Ainda assim, é possível estudar o impacto de determinadas memórias na saúde mental e na qualidade de vida das pessoas. Indivíduos que sofrem de estresse pós-traumático, por exemplo, possuem uma ligação forte entre memórias traumáticas e sua saúde mental.

O que novas pesquisas mostram é que, de certa forma, as memórias podem ter um grande impacto também em outros transtornos, como a depressão. Isso porque, aparentemente, memórias de derrota social se apropriam do hipocampo, piorando sintomas depressivos.

O que é o hipocampo?

O hipocampo é uma área do cérebro relacionada tanto às emoções quanto às memórias. Ele auxilia no processamento de memórias, especialmente quando há alguma carga emocional envolvida.

É como se o cérebro desse prioridade a lembrar de coisas que também causam emoções e, portanto, designou uma parte de si para cuidar dessas duas coisas.

Tente lembrar do dia mais emocionante da sua vida e, em seguida, lembre de um dia qualquer. Perceba como você pode lembrar do dia emocionante em detalhes, enquanto as memórias de um dia qualquer são vagas — você até lembra de algumas coisas, como o que fez durante o dia, mas não lembra de detalhes.

Isso se dá justamente por conta dessa prioridade em armazenar memórias emocionalmente significativas, o que é importante visto que as emoções são, de fato, um dos nossos recursos para a sobrevivência.

Um exemplo é o medo, que auxilia em situações perigosas, preparando o organismo para lidar com a ameaça. Memórias relacionadas ao medo geram a ansiedade, que ajuda a preparar o organismo para uma ameaça futura. Quando bem equilibradas, nossas emoções trabalham junto com a memória e servem para auxiliar nossa sobrevivência.

Derrota social

Como vimos anteriormente, o cérebro parece ter uma preferência por memórias com um componente emocional significativo e, portanto, são maiores as chances de armazenarmos memórias boas ou ruins. Ainda que existam memórias “neutras”, estas são armazenadas com menos prioridade.

Memórias que envolvem derrota social parecem ser significativas, de acordo com um estudo publicado no periódico científico Journal of Neuroscience, realizada por Zhang e colegas.

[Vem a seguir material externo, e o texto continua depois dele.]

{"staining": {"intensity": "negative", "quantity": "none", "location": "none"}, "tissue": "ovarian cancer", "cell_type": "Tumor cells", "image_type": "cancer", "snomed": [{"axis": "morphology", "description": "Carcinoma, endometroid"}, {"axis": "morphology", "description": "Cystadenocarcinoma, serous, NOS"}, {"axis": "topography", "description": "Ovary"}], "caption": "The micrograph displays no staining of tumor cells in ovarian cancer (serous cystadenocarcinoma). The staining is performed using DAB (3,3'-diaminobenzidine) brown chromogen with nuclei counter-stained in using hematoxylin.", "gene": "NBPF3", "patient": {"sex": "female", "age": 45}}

“Derrota social” é um termo usado quando um animal perde uma batalha. No caso de seres humanos, não é preciso que seja uma luta física: sair como errado ou perdedor em qualquer situação hostil, como uma discussão, é considerado uma derrota social.

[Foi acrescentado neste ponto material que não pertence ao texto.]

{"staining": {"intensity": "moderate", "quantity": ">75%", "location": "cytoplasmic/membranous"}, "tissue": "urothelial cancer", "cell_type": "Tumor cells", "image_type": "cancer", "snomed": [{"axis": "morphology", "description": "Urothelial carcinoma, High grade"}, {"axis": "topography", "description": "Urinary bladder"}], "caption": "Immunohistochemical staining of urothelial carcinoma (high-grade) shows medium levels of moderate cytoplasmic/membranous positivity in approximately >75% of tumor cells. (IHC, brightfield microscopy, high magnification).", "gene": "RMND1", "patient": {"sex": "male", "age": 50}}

nquanto algumas pessoas conseguem lidar com isso tranquilamente, outras acabam sofrendo muito com essa derrota. Sentimentos de estresse, vergonha e culpa podem surgir como resultado de uma derrota social — eis o componente emocional que pode ajudar o hipocampo a fixar essa memória com mais detalhes.

A pesquisa de Zhang e seus colegas mostra exatamente isso: memórias negativas relacionadas a derrota social podem se fixar melhor em alguns cérebros, numa espécie de rede de neurônios. Essas redes de neurônios se chamam “engramas” e estão associadas a memórias específicas.

Os pesquisadores usaram um modelo chamado “estresse de derrota social crônico” em ratos para analisar a ativação e formação de engramas relacionados a derrota social no cérebro dos animais, levando em conta a suscetibilidade e a resiliência desses animais a esse estressor.

O que eles descobriram é que, em ratos mais suscetíveis ao estressor, foram formados engramas em quantidade superior no hipocampo — como se as memórias negativas estivessem tomando conta dessa área do cérebro. Esses mesmos animais mostraram, também, comportamentos associados à depressão em ratos.

É importante ressaltar que o hipocampo não pode ser definido como o lugar onde as memórias são armazenadas no cérebro. Pesquisas mostram que não existe um único lugar onde as memórias são armazenadas e é justamente essa concentração de memórias negativas no hipocampo que causam curiosidade nos pesquisadores acerca dos motivos e consequências desse armazenamento.

O que isso significa?

Embora o estudo tenha sido realizados em ratos, os pesquisadores acreditam que a presença de uma grande quantidade desses engramas no hipocampo pode ser um dos fatores subjacentes a sintomas depressivos em seres humanos.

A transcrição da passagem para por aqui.